June 2019 (Rate Decision & Analysis)
For the first time since August 2016, The RBA dropped official interest rates by 0.25% at its meeting today.
In the end this was not a surprise to many, with the market pricing in the strong prospect of the a 0.25% (25 basis points) cut to the official cash rate.
The discussion has been centred around muted growth and business investment, household consumption and inflation numbers. More broadly, as we outline in Money Markets below, the official cash rate is now more relevant as market interest rates have already fallen down around them in anticipation.
This was against a post election burst in positive energy reflected in a stronger share market.
Now the fun begins as we see how banks will react. Mortgage holders may have to temper their expectations, as we do not expect that lenders (ones that are competitive currently at least) to pass on the full amount of the cut.
Alternatively, many lenders have led with fixed interest rate offers as the lever for sharper rates. In a low interest rate environment, this may be a trend that continues in the medium term much like overseas.
The yield curve in Australia was technically inverted as the table shows. However, we have had to create history to drive that – with the 180 Day Market Rate at it lowest ever point in recorded history.
It did get me looking at the history books which took me to a time in 1974 when the short term was actually over 21%.
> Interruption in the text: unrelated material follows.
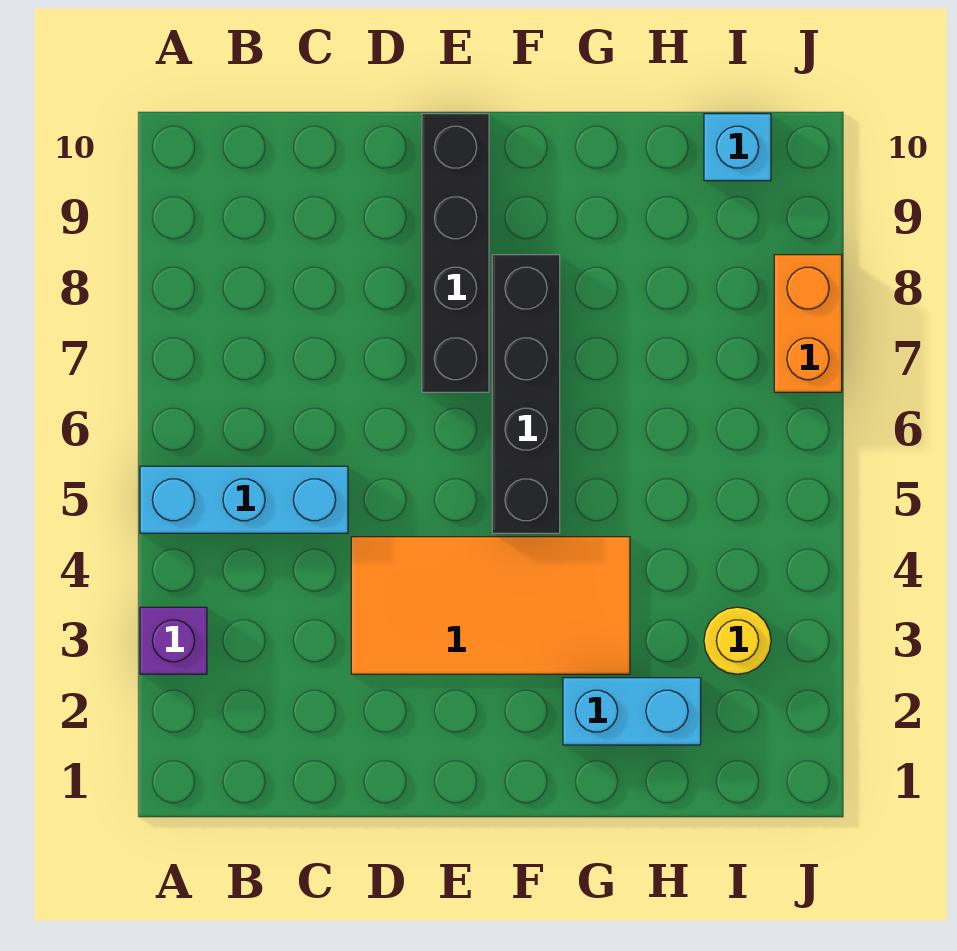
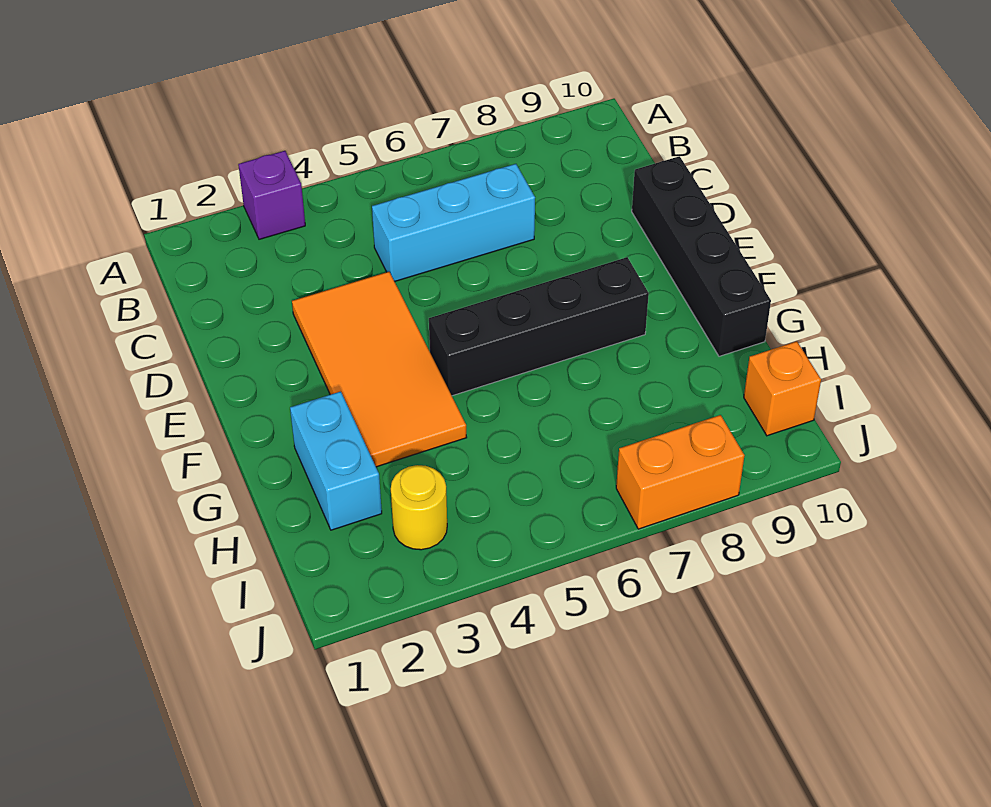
cyan 1x3 brick [140,466,348,533] -> cyan 1x3 brick turned to [372,164,535,282]
black 1x4 brick [422,114,489,392] -> black 1x4 brick turned to [632,156,771,356]
cyan 1x1 brick [704,114,771,181] -> orange 1x1 brick [744,341,821,436]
The current rates are almost unimaginable if you, like me, studied any traditional economic theory. If a futurist had told me we would have rates at this level in 2019, I would have imagined an unprecedented level of economic carnage.
The risk to our economy moving forward is that we do not have the lever of monetary policy. This was a fear always shared by the traditional economists but there has been a chorus of support from many business leaders too.
We are at an interesting in the financial cycle. The graph below (Courtesy ANZ Research) shows the gap between the Cash Rate and the 10 Year Bond Rate over the last 30 years. The 10 Year Bond is now at the lowest level in history. Traditionally, this would suggest that the outlook for the economy is negative.
There is certainly precedent for this as we look back in history, though I am not convinced this time. The paradigm for interest rate policy is different worldwide, with central banks much more proactive in using monetary policy as a tool to manage economic health.
We must also consider the debt bubble fear, with many countries feeling that they cannot increase interest rates at present regardless of the other economic variables.
A big reason that gives the RBA to lead such low rates is the relative health of the Australian dollar. The dollar’s strength is supported by the robust commodity prices and our rapidly falling current account deficit. This narrow deficit means that we are less exposed to the traditional currency weakness that is associated with low interest rates.
In other words, we are almost able to fund ourselves.
Property is out of the political spotlight (amazing how fast we move on) and anecdotally the sentiment is up. The last month’s worth of data below obviously include pre-election figures – so the following month will provide some insights.
A guide of post election activity is via the latest auction clearance rates. The last week saw Melbourne continue to be above 60%, whilst Sydney clearance rates broke the 60% mark for the first time in a long time.
The updated Corelogic data shows a slowing correction.
With some early signs of confidence returning – it is timely to look at more Corelogic data to put a marker of longer term trends.
Dwelling values have fallen by 8.2% from their peak, and the stark results in Perth, Darwin and parts of Regional Queensland are important reminders that property can be volatile.
We have commented previously about the lag rise in many Regional areas, but it is also worth reflecting that over a five (5) year period they haven’t out-performed capital cities.
The next three months of so of data across the entire economy will be worth a look.